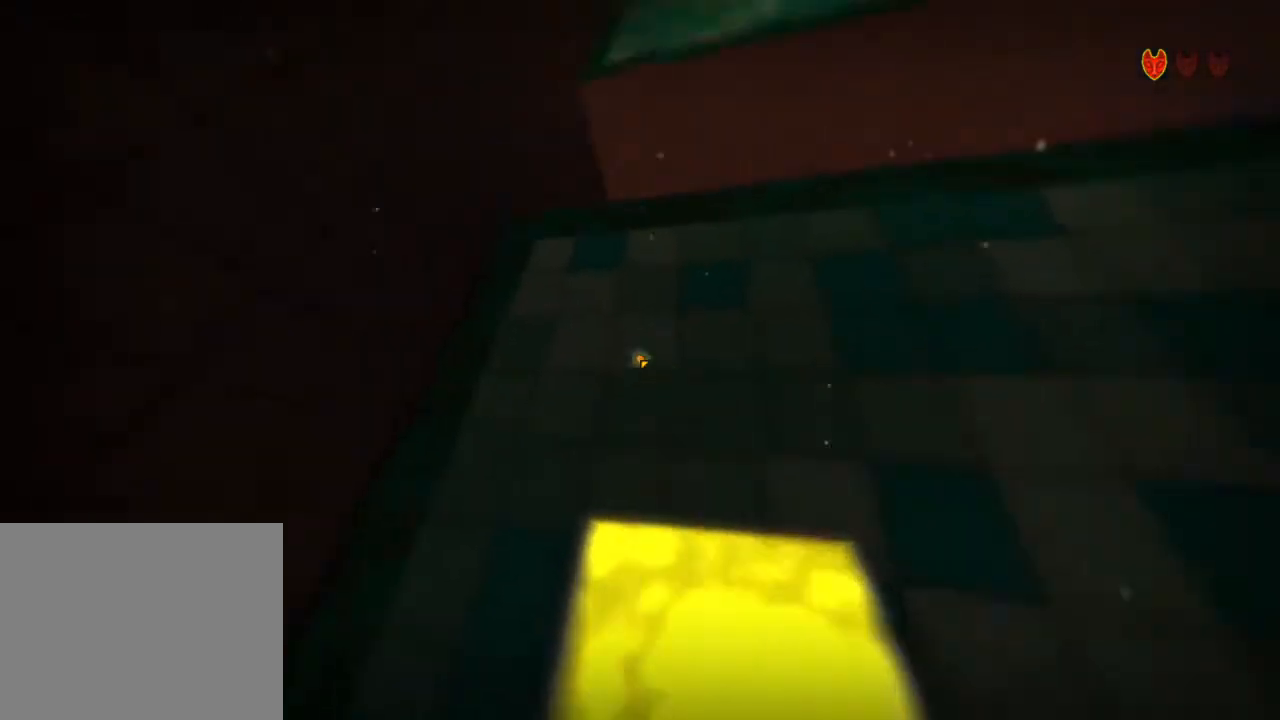
{"keys": [], "mouse": [], "events": [[167, "mouse_left", "down"], [233, "mouse_left", "up"], [400, "mouse_left", "down"], [500, "mouse_left", "up"]]}
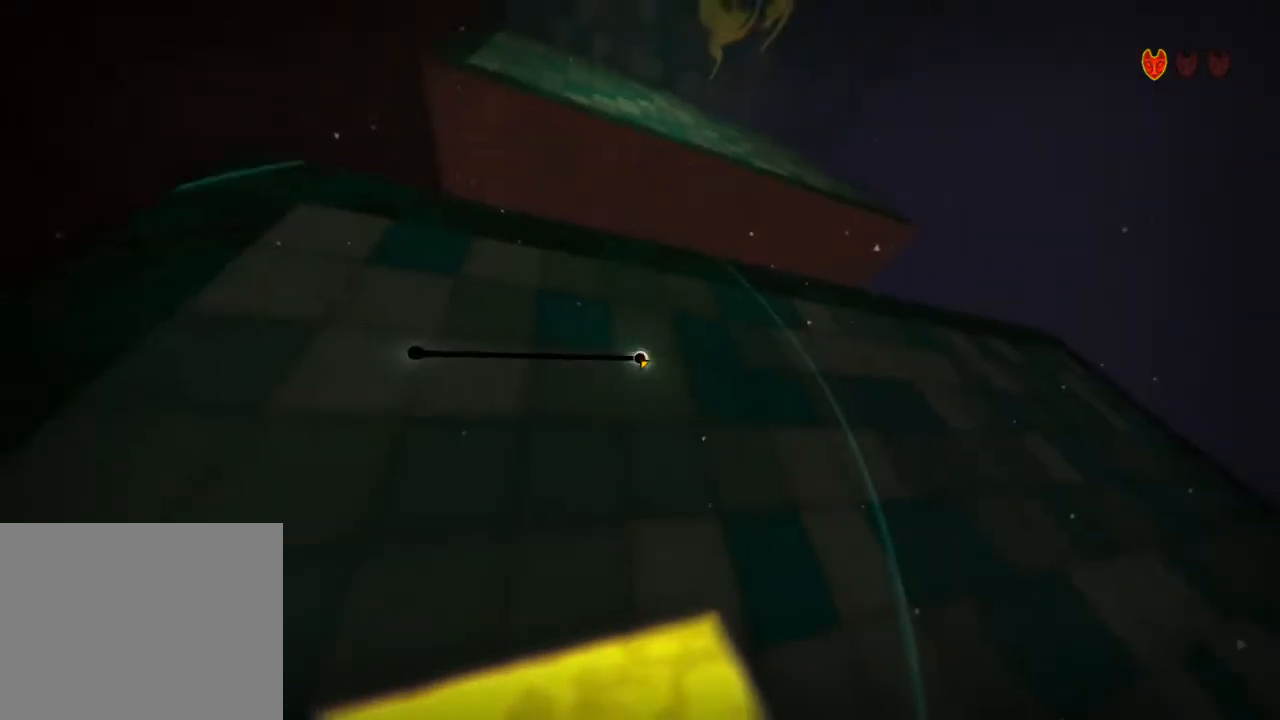
{"keys": ["shift", "w"], "mouse": [], "events": [[233, "mouse_left", "down"], [300, "mouse_left", "up"], [400, "w", "down"], [433, "shift", "down"]]}
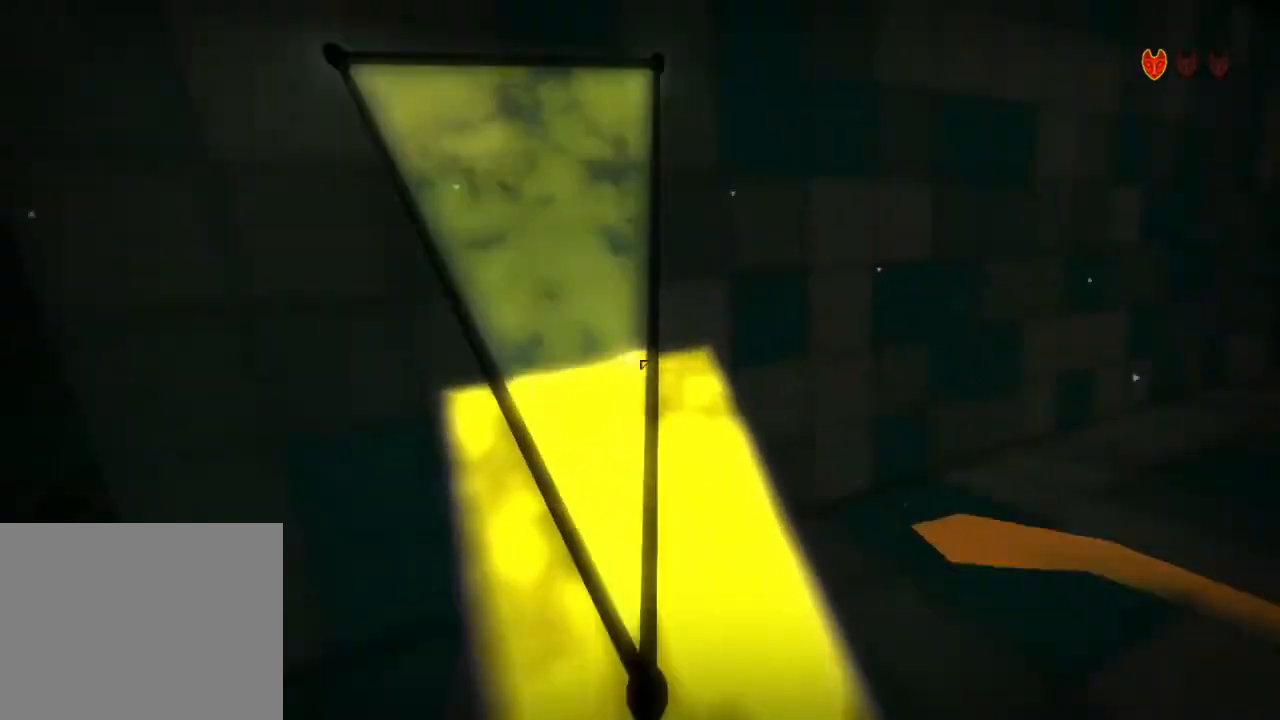
{"keys": [], "mouse": [], "events": [[467, "shift", "up"], [467, "w", "up"]]}
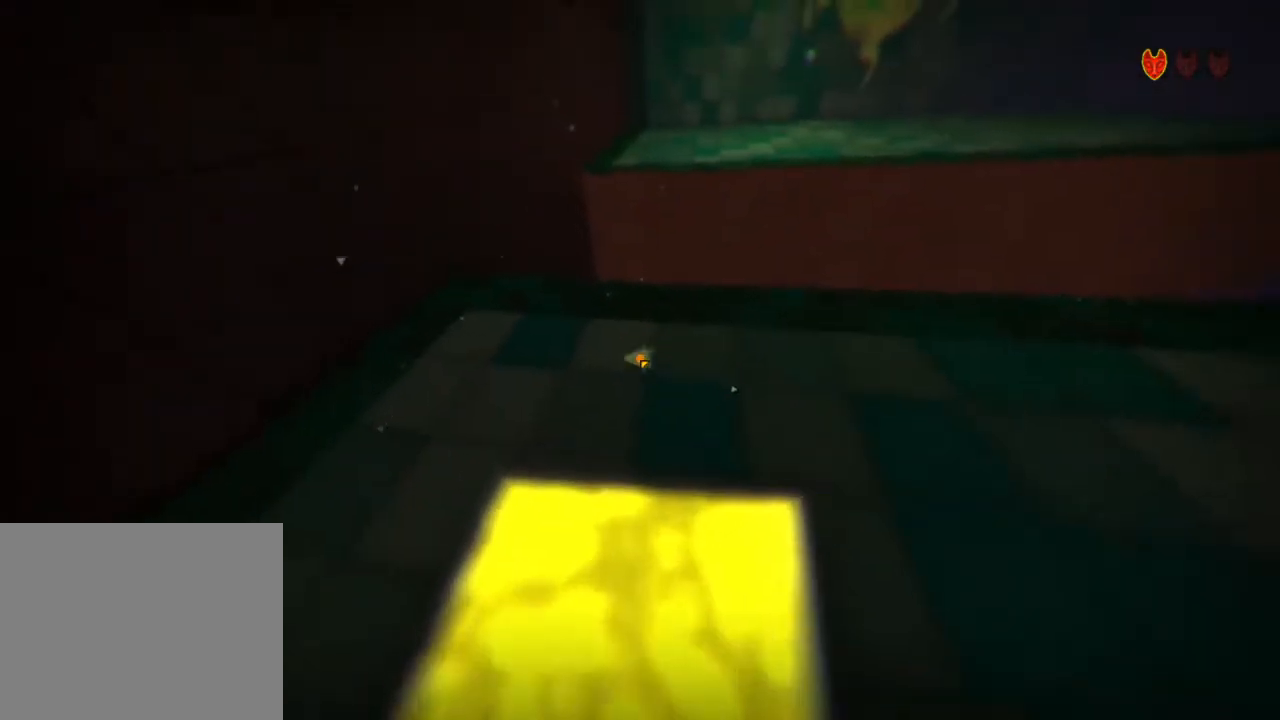
{"keys": [], "mouse": [], "events": []}
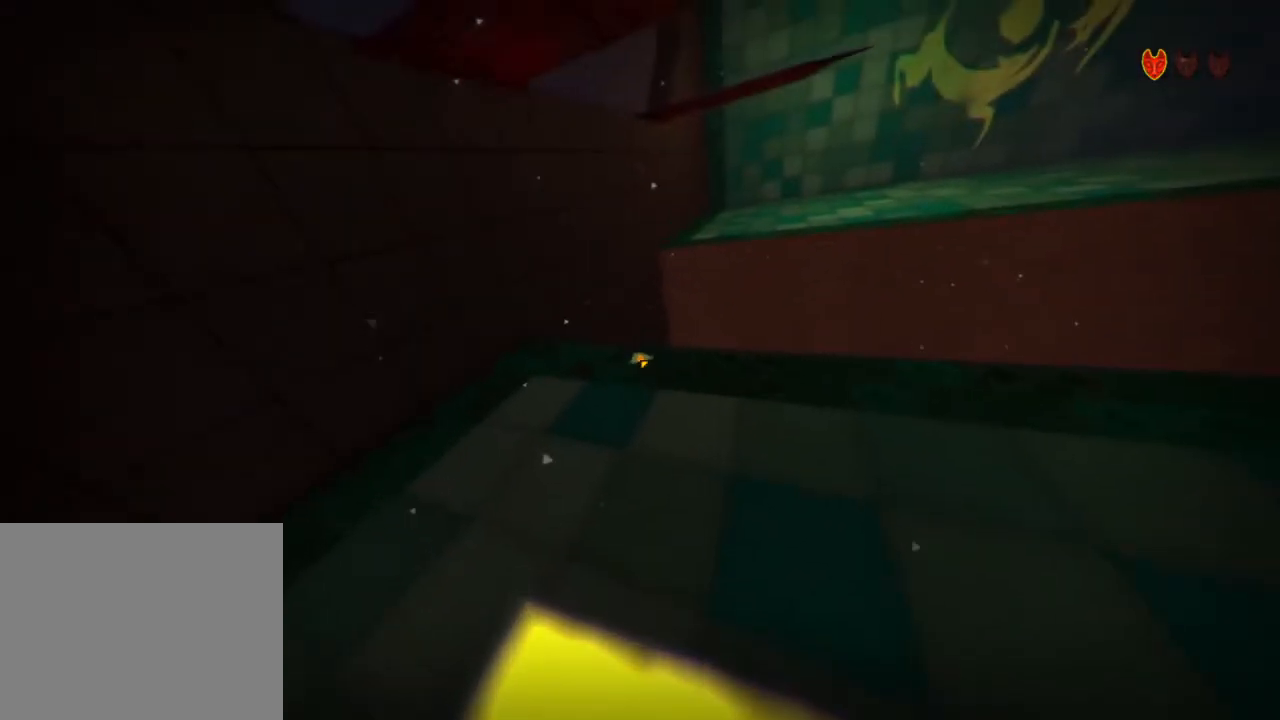
{"keys": [], "mouse": [], "events": [[100, "mouse_left", "down"], [200, "mouse_left", "up"]]}
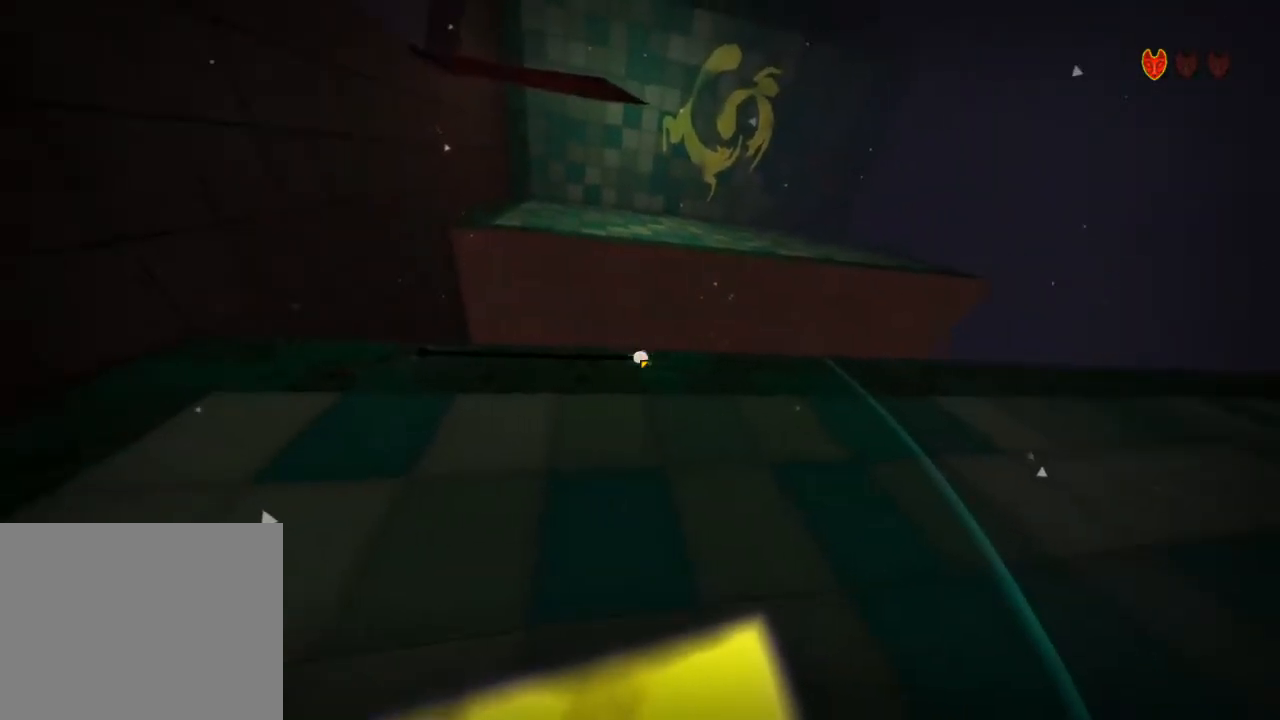
{"keys": [], "mouse": [], "events": [[167, "mouse_left", "down"], [233, "mouse_left", "up"]]}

The task: Could the listing above be printed again in full, with every picture omitted?

Result below:
{"keys": [], "mouse": [], "events": [[167, "mouse_left", "down"], [233, "mouse_left", "up"], [400, "mouse_left", "down"], [500, "mouse_left", "up"]]}
{"keys": ["shift", "w"], "mouse": [], "events": [[233, "mouse_left", "down"], [300, "mouse_left", "up"], [400, "w", "down"], [433, "shift", "down"]]}
{"keys": [], "mouse": [], "events": [[467, "shift", "up"], [467, "w", "up"]]}
{"keys": [], "mouse": [], "events": []}
{"keys": [], "mouse": [], "events": [[100, "mouse_left", "down"], [200, "mouse_left", "up"]]}
{"keys": [], "mouse": [], "events": [[167, "mouse_left", "down"], [233, "mouse_left", "up"]]}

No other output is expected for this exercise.